The first part of the book is an adventure tale, the story of mountain climber Greg Mortenson. He attempts and fails to climb one of the world's toughest mountains (located in Pakistan). A local village nurses him to health and, as a result of his time there, Greg devotes his life to building schools for the impoverished children of Pakistan and Afghanistan. The schools focus on non-extremist education and providing resources for girls. This adventure story slips by quickly for me; I can hardly put the book down. Here is a quote (and source of the book's name) from Haji Ali, Korphe village Chief (the village where Greg was taken in), "Here, we drink three cups of tea to do business; the first you are a stranger, the second you become a friend, and the third, you join our family, and for our family we are prepared to do anything - even die."
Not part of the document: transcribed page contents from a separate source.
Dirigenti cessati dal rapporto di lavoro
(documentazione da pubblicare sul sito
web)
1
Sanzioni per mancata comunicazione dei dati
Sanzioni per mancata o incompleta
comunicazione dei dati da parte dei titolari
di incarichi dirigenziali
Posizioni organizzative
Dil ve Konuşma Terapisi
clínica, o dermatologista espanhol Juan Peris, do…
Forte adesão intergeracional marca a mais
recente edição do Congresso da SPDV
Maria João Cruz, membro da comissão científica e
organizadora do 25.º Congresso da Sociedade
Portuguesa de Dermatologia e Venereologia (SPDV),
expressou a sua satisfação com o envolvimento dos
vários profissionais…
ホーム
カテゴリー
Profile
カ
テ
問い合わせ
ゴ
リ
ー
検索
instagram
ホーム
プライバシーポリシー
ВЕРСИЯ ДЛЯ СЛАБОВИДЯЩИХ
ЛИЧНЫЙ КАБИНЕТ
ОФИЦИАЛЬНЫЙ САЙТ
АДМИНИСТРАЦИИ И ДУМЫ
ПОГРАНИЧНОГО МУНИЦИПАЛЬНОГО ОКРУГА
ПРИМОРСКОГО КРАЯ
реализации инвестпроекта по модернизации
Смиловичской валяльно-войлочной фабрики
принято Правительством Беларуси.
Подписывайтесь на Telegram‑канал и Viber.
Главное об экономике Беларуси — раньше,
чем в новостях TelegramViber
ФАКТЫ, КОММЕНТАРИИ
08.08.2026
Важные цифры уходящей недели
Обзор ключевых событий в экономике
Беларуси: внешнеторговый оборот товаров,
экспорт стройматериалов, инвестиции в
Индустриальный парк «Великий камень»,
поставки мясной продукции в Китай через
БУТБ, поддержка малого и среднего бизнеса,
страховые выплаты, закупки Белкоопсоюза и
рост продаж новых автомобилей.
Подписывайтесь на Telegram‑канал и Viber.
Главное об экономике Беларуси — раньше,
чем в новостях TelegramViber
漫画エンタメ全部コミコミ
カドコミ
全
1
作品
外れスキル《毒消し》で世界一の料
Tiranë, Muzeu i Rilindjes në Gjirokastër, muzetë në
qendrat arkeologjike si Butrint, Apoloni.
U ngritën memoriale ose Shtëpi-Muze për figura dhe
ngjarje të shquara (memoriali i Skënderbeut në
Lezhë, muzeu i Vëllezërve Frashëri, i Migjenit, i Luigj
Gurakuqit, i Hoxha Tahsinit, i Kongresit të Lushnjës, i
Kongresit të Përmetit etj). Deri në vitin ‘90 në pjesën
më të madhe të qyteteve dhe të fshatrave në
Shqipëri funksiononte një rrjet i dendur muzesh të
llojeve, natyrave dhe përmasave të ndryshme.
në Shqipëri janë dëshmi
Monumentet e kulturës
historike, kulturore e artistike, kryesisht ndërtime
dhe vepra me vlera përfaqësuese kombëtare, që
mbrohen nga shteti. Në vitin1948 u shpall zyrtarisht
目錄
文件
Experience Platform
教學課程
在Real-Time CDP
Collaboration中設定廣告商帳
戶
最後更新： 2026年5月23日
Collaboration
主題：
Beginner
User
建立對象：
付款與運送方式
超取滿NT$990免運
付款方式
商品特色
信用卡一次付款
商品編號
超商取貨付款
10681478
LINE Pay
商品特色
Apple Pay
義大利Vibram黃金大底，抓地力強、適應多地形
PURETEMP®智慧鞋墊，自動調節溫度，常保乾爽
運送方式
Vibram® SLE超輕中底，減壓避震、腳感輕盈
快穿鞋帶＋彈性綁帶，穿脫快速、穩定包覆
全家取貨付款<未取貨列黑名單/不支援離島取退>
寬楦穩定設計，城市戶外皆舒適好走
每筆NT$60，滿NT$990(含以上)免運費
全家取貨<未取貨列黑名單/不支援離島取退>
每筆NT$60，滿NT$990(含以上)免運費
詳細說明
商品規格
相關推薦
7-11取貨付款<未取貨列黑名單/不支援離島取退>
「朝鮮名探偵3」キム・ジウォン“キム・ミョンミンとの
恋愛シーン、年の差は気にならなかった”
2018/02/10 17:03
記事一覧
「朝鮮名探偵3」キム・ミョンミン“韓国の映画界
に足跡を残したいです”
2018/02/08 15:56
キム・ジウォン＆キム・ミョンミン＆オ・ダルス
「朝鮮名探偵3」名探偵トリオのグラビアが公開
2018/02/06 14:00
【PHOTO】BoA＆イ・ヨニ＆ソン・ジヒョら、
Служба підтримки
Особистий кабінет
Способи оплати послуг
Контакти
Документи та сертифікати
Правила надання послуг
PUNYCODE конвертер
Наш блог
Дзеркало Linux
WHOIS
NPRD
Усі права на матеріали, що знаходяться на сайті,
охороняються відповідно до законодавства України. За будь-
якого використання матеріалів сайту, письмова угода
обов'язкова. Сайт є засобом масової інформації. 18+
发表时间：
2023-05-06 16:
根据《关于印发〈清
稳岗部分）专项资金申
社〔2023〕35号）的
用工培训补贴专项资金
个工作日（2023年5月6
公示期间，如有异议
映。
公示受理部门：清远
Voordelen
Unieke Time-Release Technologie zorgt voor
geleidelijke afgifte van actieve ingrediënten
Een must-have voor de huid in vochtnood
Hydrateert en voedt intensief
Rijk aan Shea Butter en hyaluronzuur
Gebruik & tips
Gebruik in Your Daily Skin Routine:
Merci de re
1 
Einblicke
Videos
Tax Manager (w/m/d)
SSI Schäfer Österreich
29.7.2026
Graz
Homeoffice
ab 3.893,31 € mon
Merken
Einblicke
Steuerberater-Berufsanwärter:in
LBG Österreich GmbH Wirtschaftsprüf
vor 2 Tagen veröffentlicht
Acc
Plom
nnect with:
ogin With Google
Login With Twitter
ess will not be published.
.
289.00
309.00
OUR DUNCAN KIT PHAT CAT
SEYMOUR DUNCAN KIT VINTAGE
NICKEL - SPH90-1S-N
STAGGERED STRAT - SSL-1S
Then the story collides with 9-11, and the reading goes much slower for me. It's a sad, sad tale for me to read how the events of 9-11 harm not only us, but also the innocents in Pakistan and Afghanistan. It is eye-opening to read reports of the experience from an "insiders" perspective, meaning the Muslim people of the remotest villages.
The book carries a political message, one with which I agree. The message is this: Providing education to the children is a more powerful and longer-lasting way to combat terrorism and foster peace than bombs will ever be.
I will express some discomfort with the amount of time Greg leaves his family and the risks he takes along the way. But that is not for me to judge; it is between Greg and his wife.
Regardless of your beliefs and politics related to this matter, anyone who enjoys tea will appreciate how frequently tea appears in the book. I lost track of my count of the number of different styles of tea referenced. It is a fascinating study!
I highly encourage you to read the book and form your own opinions of Greg's mission.